Schwäbische Zeitung (Bad Saulgau)
Die Flucht in den Rausch
Süchtigen setzt die Isolation besonders zu – Die Suchtberatungsstelle setzt auf Gespräche
(mke) - Wer süchtig ist, hat die Kontrolle über einen Teil seines Lebens verloren. Diese Kontrolle müssen die Menschen zurückerlangen, wenn sie ihre Sucht besiegen wollen. Wie gehen sie damit um, wenn durch eine Krise wie die Corona-Pandemie noch mehr Chaos um sie herum ausbricht? „Wir beraten unsere Klienten öfter, und zwar am Telefon“, sagt Sebastian Schneider, Leiter der Suchtberatungsstelle in Sigmaringen. Denn eines, betont er, sei besonders wichtig: Es geht um Struktur im Alltag.

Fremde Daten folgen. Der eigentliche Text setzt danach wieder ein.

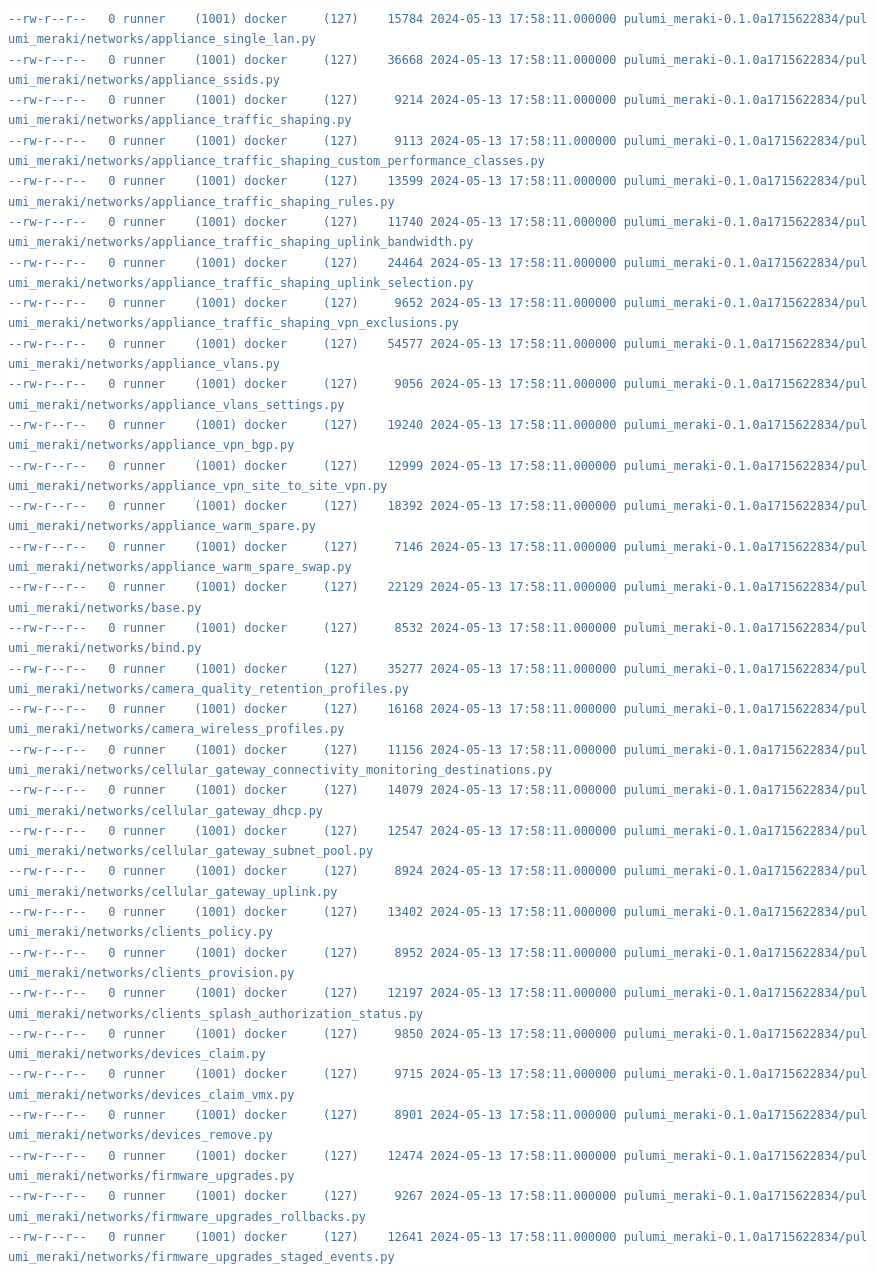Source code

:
 ```diff
--rw-r--r--   0 runner    (1001) docker     (127)    15784 2024-05-13 17:58:11.000000 pulumi_meraki-0.1.0a1715622834/pulumi_meraki/networks/appliance_single_lan.py
--rw-r--r--   0 runner    (1001) docker     (127)    36668 2024-05-13 17:58:11.000000 pulumi_meraki-0.1.0a1715622834/pulumi_meraki/networks/appliance_ssids.py
--rw-r--r--   0 runner    (1001) docker     (127)     9214 2024-05-13 17:58:11.000000 pulumi_meraki-0.1.0a1715622834/pulumi_meraki/networks/appliance_traffic_shaping.py
--rw-r--r--   0 runner    (1001) docker     (127)     9113 2024-05-13 17:58:11.000000 pulumi_meraki-0.1.0a1715622834/pulumi_meraki/networks/appliance_traffic_shaping_custom_performance_classes.py
--rw-r--r--   0 runner    (1001) docker     (127)    13599 2024-05-13 17:58:11.000000 pulumi_meraki-0.1.0a1715622834/pulumi_meraki/networks/appliance_traffic_shaping_rules.py
--rw-r--r--   0 runner    (1001) docker     (127)    11740 2024-05-13 17:58:11.000000 pulumi_meraki-0.1.0a1715622834/pulumi_meraki/networks/appliance_traffic_shaping_uplink_bandwidth.py
--rw-r--r--   0 runner    (1001) docker     (127)    24464 2024-05-13 17:58:11.000000 pulumi_meraki-0.1.0a1715622834/pulumi_meraki/networks/appliance_traffic_shaping_uplink_selection.py
--rw-r--r--   0 runner    (1001) docker     (127)     9652 2024-05-13 17:58:11.000000 pulumi_meraki-0.1.0a1715622834/pulumi_meraki/networks/appliance_traffic_shaping_vpn_exclusions.py
--rw-r--r--   0 runner    (1001) docker     (127)    54577 2024-05-13 17:58:11.000000 pulumi_meraki-0.1.0a1715622834/pulumi_meraki/networks/appliance_vlans.py
--rw-r--r--   0 runner    (1001) docker     (127)     9056 2024-05-13 17:58:11.000000 pulumi_meraki-0.1.0a1715622834/pulumi_meraki/networks/appliance_vlans_settings.py
--rw-r--r--   0 runner    (1001) docker     (127)    19240 2024-05-13 17:58:11.000000 pulumi_meraki-0.1.0a1715622834/pulumi_meraki/networks/appliance_vpn_bgp.py
--rw-r--r--   0 runner    (1001) docker     (127)    12999 2024-05-13 17:58:11.000000 pulumi_meraki-0.1.0a1715622834/pulumi_meraki/networks/appliance_vpn_site_to_site_vpn.py
--rw-r--r--   0 runner    (1001) docker     (127)    18392 2024-05-13 17:58:11.000000 pulumi_meraki-0.1.0a1715622834/pulumi_meraki/networks/appliance_warm_spare.py
--rw-r--r--   0 runner    (1001) docker     (127)     7146 2024-05-13 17:58:11.000000 pulumi_meraki-0.1.0a1715622834/pulumi_meraki/networks/appliance_warm_spare_swap.py
--rw-r--r--   0 runner    (1001) docker     (127)    22129 2024-05-13 17:58:11.000000 pulumi_meraki-0.1.0a1715622834/pulumi_meraki/networks/base.py
--rw-r--r--   0 runner    (1001) docker     (127)     8532 2024-05-13 17:58:11.000000 pulumi_meraki-0.1.0a1715622834/pulumi_meraki/networks/bind.py
--rw-r--r--   0 runner    (1001) docker     (127)    35277 2024-05-13 17:58:11.000000 pulumi_meraki-0.1.0a1715622834/pulumi_meraki/networks/camera_quality_retention_profiles.py
--rw-r--r--   0 runner    (1001) docker     (127)    16168 2024-05-13 17:58:11.000000 pulumi_meraki-0.1.0a1715622834/pulumi_meraki/networks/camera_wireless_profiles.py
--rw-r--r--   0 runner    (1001) docker     (127)    11156 2024-05-13 17:58:11.000000 pulumi_meraki-0.1.0a1715622834/pulumi_meraki/networks/cellular_gateway_connectivity_monitoring_destinations.py
--rw-r--r--   0 runner    (1001) docker     (127)    14079 2024-05-13 17:58:11.000000 pulumi_meraki-0.1.0a1715622834/pulumi_meraki/networks/cellular_gateway_dhcp.py
--rw-r--r--   0 runner    (1001) docker     (127)    12547 2024-05-13 17:58:11.000000 pulumi_meraki-0.1.0a1715622834/pulumi_meraki/networks/cellular_gateway_subnet_pool.py
--rw-r--r--   0 runner    (1001) docker     (127)     8924 2024-05-13 17:58:11.000000 pulumi_meraki-0.1.0a1715622834/pulumi_meraki/networks/cellular_gateway_uplink.py
--rw-r--r--   0 runner    (1001) docker     (127)    13402 2024-05-13 17:58:11.000000 pulumi_meraki-0.1.0a1715622834/pulumi_meraki/networks/clients_policy.py
--rw-r--r--   0 runner    (1001) docker     (127)     8952 2024-05-13 17:58:11.000000 pulumi_meraki-0.1.0a1715622834/pulumi_meraki/networks/clients_provision.py
--rw-r--r--   0 runner    (1001) docker     (127)    12197 2024-05-13 17:58:11.000000 pulumi_meraki-0.1.0a1715622834/pulumi_meraki/networks/clients_splash_authorization_status.py
--rw-r--r--   0 runner    (1001) docker     (127)     9850 2024-05-13 17:58:11.000000 pulumi_meraki-0.1.0a1715622834/pulumi_meraki/networks/devices_claim.py
--rw-r--r--   0 runner    (1001) docker     (127)     9715 2024-05-13 17:58:11.000000 pulumi_meraki-0.1.0a1715622834/pulumi_meraki/networks/devices_claim_vmx.py
--rw-r--r--   0 runner    (1001) docker     (127)     8901 2024-05-13 17:58:11.000000 pulumi_meraki-0.1.0a1715622834/pulumi_meraki/networks/devices_remove.py
--rw-r--r--   0 runner    (1001) docker     (127)    12474 2024-05-13 17:58:11.000000 pulumi_meraki-0.1.0a1715622834/pulumi_meraki/networks/firmware_upgrades.py
--rw-r--r--   0 runner    (1001) docker     (127)     9267 2024-05-13 17:58:11.000000 pulumi_meraki-0.1.0a1715622834/pulumi_meraki/networks/firmware_upgrades_rollbacks.py
--rw-r--r--   0 runner    (1001) docker     (127)    12641 2024-05-13 17:58:11.000000 pulumi_meraki-0.1.0a1715622834/pulumi_meraki/networks/firmware_upgrades_staged_events.py
```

Damit meint Schneider Freizeitbeschäftigungen, soziale Kontakte und natürlich den Job, aber: „Vieles davon fällt jetzt weg und das ist eine Herausforderung.“In der Beratung gehe es momentan also vor allem darum, diese Strukturen aufzugreifen, mit dem Telefonat selbst eine Konstante zu bieten und über ungute Gefühle zu sprechen. Denn eines steht laut Schneider fest: „Rückfälle gibt es immer, aber die Flucht in den Konsum ist momentan wahrscheinlicher als sonst.“Und Suchtendenzen wiederum könnten sich momentan etablieren.

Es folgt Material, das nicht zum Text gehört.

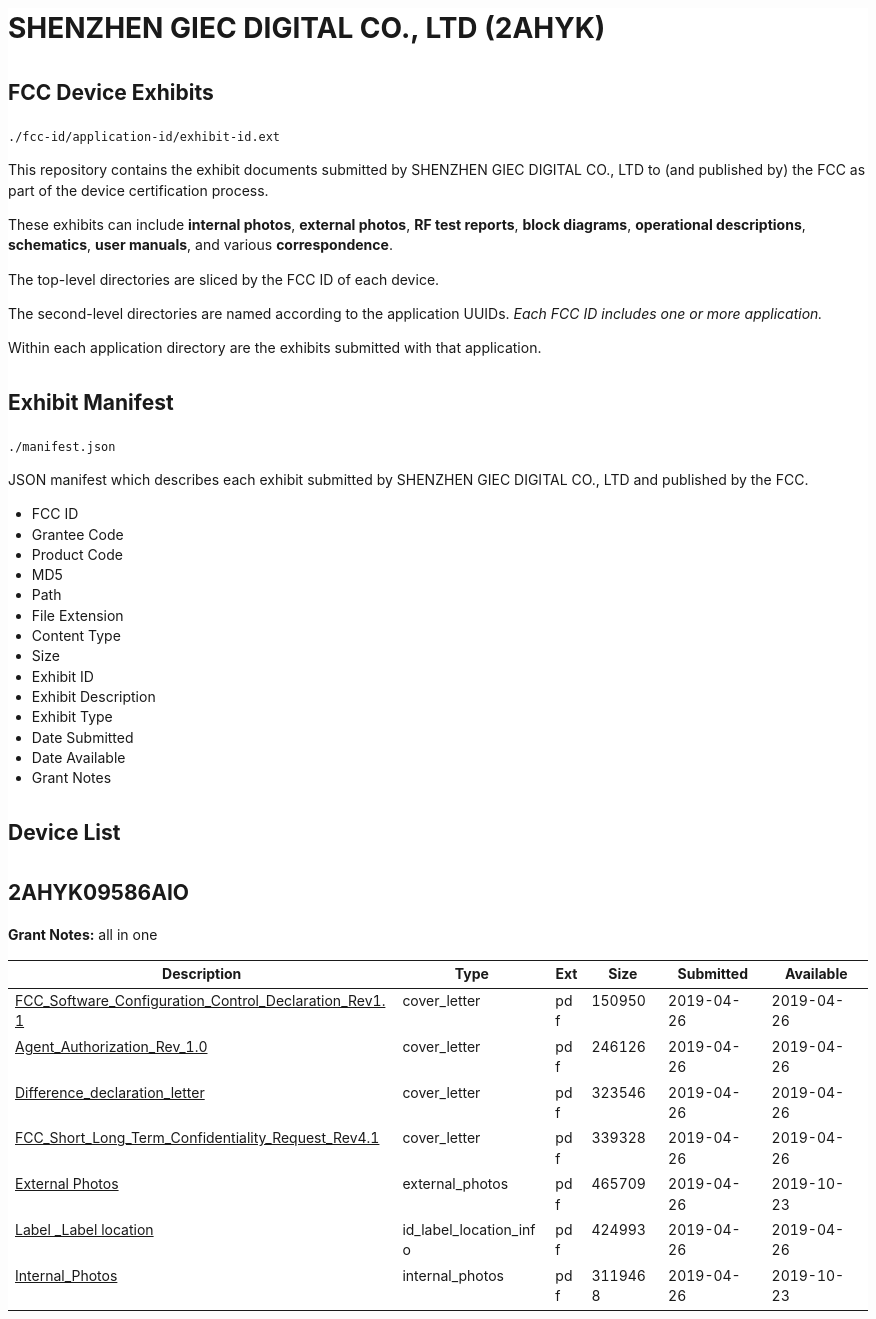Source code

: # SHENZHEN GIEC DIGITAL CO., LTD (2AHYK)
## FCC Device Exhibits

```
./fcc-id/application-id/exhibit-id.ext
```

This repository contains the exhibit documents submitted by SHENZHEN GIEC DIGITAL CO., LTD to (and published by) the FCC as part of the device certification process.

These exhibits can include **internal photos**, **external photos**, **RF test reports**, **block diagrams**, **operational descriptions**, **schematics**, **user manuals**, and various **correspondence**.

The top-level directories are sliced by the FCC ID of each device.

The second-level directories are named according to the application UUIDs. *Each FCC ID includes one or more application.*

Within each application directory are the exhibits submitted with that application. 

## Exhibit Manifest

```
./manifest.json
```

JSON manifest which describes each exhibit submitted by SHENZHEN GIEC DIGITAL CO., LTD and published by the FCC.

- FCC ID
- Grantee Code
- Product Code
- MD5
- Path
- File Extension
- Content Type
- Size
- Exhibit ID
- Exhibit Description
- Exhibit Type
- Date Submitted
- Date Available
- Grant Notes

## Device List
## 2AHYK09586AIO
**Grant Notes:** all in one

| Description | Type | Ext | Size | Submitted | Available |
| ----------- | ---- | --- | ---- | --------- | --------- |
| [FCC_Software_Configuration_Control_Declaration_Rev1.1](2AHYK09586AIO/e5f78f4e4486a85d7ec25aeb6a9c4c13/4254112.pdf) | cover_letter | pdf | 150950 | 2019-04-26 | 2019-04-26 |
| [Agent_Authorization_Rev_1.0](2AHYK09586AIO/e5f78f4e4486a85d7ec25aeb6a9c4c13/4254072.pdf) | cover_letter | pdf | 246126 | 2019-04-26 | 2019-04-26 |
| [Difference_declaration_letter](2AHYK09586AIO/e5f78f4e4486a85d7ec25aeb6a9c4c13/4254074.pdf) | cover_letter | pdf | 323546 | 2019-04-26 | 2019-04-26 |
| [FCC_Short_Long_Term_Confidentiality_Request_Rev4.1](2AHYK09586AIO/e5f78f4e4486a85d7ec25aeb6a9c4c13/4254075.pdf) | cover_letter | pdf | 339328 | 2019-04-26 | 2019-04-26 |
| [External Photos](2AHYK09586AIO/e5f78f4e4486a85d7ec25aeb6a9c4c13/4254070.pdf) | external_photos | pdf | 465709 | 2019-04-26 | 2019-10-23 |
| [Label _Label location](2AHYK09586AIO/e5f78f4e4486a85d7ec25aeb6a9c4c13/4254077.pdf) | id_label_location_info | pdf | 424993 | 2019-04-26 | 2019-04-26 |
| [Internal_Photos](2AHYK09586AIO/e5f78f4e4486a85d7ec25aeb6a9c4c13/4254076.pdf) | internal_photos | pdf | 3119468 | 2019-04-26 | 2019-10-23 |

Deshalb findet er wichtig, dass die Betroffenen weiterhin Kontakt mit der Suchtberatungsstelle halten. „Dadurch können wir mehr Beziehung
anbieten und mit ihnen darüber sprechen, wie sie wieder Strukturen aufbauen oder bisherige Strukturen ersetzen“, sagt Schneider. Wichtig sei es, dass sie „auf keinen Fall nach der Lust“handeln, sondern vorgegebene Abläufe haben. Es gehe also darum, dass die Klienten lernen, etwas zu tun, weil es ihnen gut tut, auch wenn sie die Aktivität gerade nicht machen möchten. Was das ist, müsse aber von den Klienten kommen – Vorschläge machen die Suchtberater keine.
Für Methoden wiederum, die den Betroffenen helfen, sprechen die Berater Empfehlungen aus. Klar ist:
Wer mitten in der Sucht steckt, müsse auch in Corona-Zeiten in den Entzug und in die Therapie. Wer das schon hinter sich hat, könne Selbsthilfegruppen momentan durch Foren im Internet ersetzen oder Gespräche mit den Gruppenteilnehmern am Telefon anleiern. Bei Freizeitaktivitäten sei das ganz individuell, allerdings rät die Beratungsstelle zu Kontakt mit anderen, wenn auch nicht persönlich – wie mit den Beratern.
Das wiederum sei für die meisten ungewohnt, denn normalerweise sitzen sich Klient und Berater gegenüber. Manche sind laut Schneider
am Telefon oder per Videochat offener, weil sie der Augenkontakt und die Mimik hemme, andere müssten erst einmal auftauen. Aber grundsätzlich, so sein Fazit, funktioniere es gut. „Ich habe nicht festgestellt, dass uns ein Klient entgleitet“, sagt Schneider.
Neue Klienten melden sich bisher kaum, obwohl noch Kapazität da wäre. Zehn Berater arbeiten in der Suchtberatungsstelle, sie haben insgesamt mit etwa 150 Klienten im ganzen Kreis Sigmaringen zu tun – angefangen bei der Alkoholsucht, die im Kreis Sigmaringen laut Schneider am häufigsten vorkommt, aber auch Drogen-, Spielund Mediensucht gehören zu den Problemen, die die Beratungsstelle bespricht. „Wichtig ist zu verstehen, dass man seine Bedürfnisse ausdrücken kann und eine Flucht in die Sucht nicht möglich ist“, betont Schneider. Und genau an dem Punkt setzt die Beratungsstelle an.